I started seeing a super guy a few months ago. I eventually started wondering about his weird schedules and time frames. I also noticed that sometimes he was snappy and cross for no reason, or quiet and brooding, and that seemed out of character for him, because usually he was happy and giving and just all-around great. Recently he told me that he has clusters. I was with him when he had a really bad night and I was frightened. So, being the resourceful person that I am, I found this website. All of a sudden, I understood everything. I copied everything I could (it took me three days to copy!) and shared it with him. He was really surprised that there was a website for cluster sufferers. I hope the info will be helpful to him.

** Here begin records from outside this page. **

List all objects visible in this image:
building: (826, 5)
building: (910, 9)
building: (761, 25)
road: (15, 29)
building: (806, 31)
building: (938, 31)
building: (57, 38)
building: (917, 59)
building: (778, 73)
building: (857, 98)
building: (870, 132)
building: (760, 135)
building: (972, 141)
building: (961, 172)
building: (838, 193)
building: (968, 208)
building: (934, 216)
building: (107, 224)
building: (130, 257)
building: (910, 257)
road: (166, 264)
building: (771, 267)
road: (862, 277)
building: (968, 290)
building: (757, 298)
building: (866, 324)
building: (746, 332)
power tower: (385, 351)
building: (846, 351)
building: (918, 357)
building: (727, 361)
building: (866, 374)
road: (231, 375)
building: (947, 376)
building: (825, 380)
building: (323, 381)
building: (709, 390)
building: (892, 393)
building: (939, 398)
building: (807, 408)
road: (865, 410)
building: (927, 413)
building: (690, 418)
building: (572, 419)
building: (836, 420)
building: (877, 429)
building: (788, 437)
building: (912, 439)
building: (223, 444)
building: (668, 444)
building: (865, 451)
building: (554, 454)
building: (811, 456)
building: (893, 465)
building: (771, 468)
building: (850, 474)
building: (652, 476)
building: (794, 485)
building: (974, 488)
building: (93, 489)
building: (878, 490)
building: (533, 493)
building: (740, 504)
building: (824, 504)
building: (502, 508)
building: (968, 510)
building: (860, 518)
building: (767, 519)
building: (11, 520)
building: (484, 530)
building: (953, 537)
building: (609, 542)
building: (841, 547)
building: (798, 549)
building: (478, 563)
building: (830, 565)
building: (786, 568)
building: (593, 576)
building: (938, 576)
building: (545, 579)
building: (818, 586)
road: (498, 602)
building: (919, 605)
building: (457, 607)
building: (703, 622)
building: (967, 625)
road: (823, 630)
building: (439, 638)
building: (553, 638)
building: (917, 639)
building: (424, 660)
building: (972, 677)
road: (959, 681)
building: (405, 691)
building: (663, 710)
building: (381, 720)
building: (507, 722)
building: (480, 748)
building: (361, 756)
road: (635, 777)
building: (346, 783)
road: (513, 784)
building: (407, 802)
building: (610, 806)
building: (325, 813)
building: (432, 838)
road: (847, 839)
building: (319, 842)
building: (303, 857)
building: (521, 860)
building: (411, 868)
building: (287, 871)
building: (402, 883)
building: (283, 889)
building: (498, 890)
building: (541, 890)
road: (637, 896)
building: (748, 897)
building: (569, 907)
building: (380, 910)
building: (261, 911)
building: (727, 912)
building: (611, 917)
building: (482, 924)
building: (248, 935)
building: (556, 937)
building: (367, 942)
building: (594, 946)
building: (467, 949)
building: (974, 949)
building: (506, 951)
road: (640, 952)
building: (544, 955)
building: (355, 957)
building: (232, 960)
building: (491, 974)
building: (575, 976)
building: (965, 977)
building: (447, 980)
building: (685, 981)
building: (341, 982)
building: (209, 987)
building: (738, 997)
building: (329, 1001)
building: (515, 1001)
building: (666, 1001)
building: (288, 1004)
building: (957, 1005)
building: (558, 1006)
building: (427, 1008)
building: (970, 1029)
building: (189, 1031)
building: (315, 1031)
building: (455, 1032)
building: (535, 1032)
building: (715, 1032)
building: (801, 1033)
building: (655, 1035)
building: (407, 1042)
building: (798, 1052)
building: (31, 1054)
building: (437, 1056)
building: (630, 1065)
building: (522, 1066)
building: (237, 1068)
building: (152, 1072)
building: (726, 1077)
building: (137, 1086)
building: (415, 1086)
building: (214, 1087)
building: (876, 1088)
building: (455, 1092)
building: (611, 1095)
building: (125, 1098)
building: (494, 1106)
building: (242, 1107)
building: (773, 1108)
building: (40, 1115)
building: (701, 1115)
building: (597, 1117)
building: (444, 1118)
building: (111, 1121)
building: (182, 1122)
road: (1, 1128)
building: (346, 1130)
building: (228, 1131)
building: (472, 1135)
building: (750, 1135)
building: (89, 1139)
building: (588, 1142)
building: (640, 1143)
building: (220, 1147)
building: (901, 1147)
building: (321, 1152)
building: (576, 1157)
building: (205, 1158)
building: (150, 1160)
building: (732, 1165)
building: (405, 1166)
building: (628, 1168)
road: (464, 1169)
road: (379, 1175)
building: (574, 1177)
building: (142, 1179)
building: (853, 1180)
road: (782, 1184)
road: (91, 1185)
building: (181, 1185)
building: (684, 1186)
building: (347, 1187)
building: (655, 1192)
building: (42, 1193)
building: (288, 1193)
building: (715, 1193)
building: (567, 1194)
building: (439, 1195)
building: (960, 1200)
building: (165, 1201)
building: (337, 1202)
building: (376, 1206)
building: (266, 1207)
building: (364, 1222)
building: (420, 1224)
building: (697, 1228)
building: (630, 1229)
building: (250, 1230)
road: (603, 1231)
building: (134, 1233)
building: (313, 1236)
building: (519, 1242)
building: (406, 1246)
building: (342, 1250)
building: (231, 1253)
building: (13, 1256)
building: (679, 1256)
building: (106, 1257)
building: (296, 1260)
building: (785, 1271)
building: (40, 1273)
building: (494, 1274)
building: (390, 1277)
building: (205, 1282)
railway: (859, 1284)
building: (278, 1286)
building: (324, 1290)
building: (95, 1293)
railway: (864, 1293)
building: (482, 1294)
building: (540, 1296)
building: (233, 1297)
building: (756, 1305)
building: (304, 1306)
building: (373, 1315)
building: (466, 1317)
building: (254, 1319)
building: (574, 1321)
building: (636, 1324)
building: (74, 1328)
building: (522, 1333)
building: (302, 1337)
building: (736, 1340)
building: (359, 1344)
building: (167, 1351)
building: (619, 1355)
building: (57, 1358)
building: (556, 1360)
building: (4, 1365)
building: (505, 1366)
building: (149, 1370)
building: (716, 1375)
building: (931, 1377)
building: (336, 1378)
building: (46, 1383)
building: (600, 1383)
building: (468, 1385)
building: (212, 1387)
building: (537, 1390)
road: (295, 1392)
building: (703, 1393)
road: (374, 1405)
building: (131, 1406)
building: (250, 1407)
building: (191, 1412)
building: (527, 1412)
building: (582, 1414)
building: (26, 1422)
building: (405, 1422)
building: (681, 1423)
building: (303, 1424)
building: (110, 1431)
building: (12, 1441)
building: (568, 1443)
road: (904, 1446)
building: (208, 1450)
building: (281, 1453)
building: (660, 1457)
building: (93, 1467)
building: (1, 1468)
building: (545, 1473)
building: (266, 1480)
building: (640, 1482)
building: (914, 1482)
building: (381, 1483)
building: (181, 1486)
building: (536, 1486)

I have a question for anyone who could help me. What do I do when he gets this pain? I tried to stay out of his way and just check on him now and then. I felt like crying. I felt helpless. I felt scared. I wanted to be near him, but I know that when I have pains, or even when I have a rotten day, I just want to be left alone. I didn't want to say or do the wrong thing. I don't now. But I don't know what to expect. And I don't know how to act. I feel like crying a mountain of tears for this wonderful man who has to endure the kind of torture I witnessed. I don't want him to know how I feel because it may embarrass him. I hope someone can give me a word of advice. Because it's too late to turn back now. I believe I'm falling in
lo...lo...love. Thanks. Thinking of you all.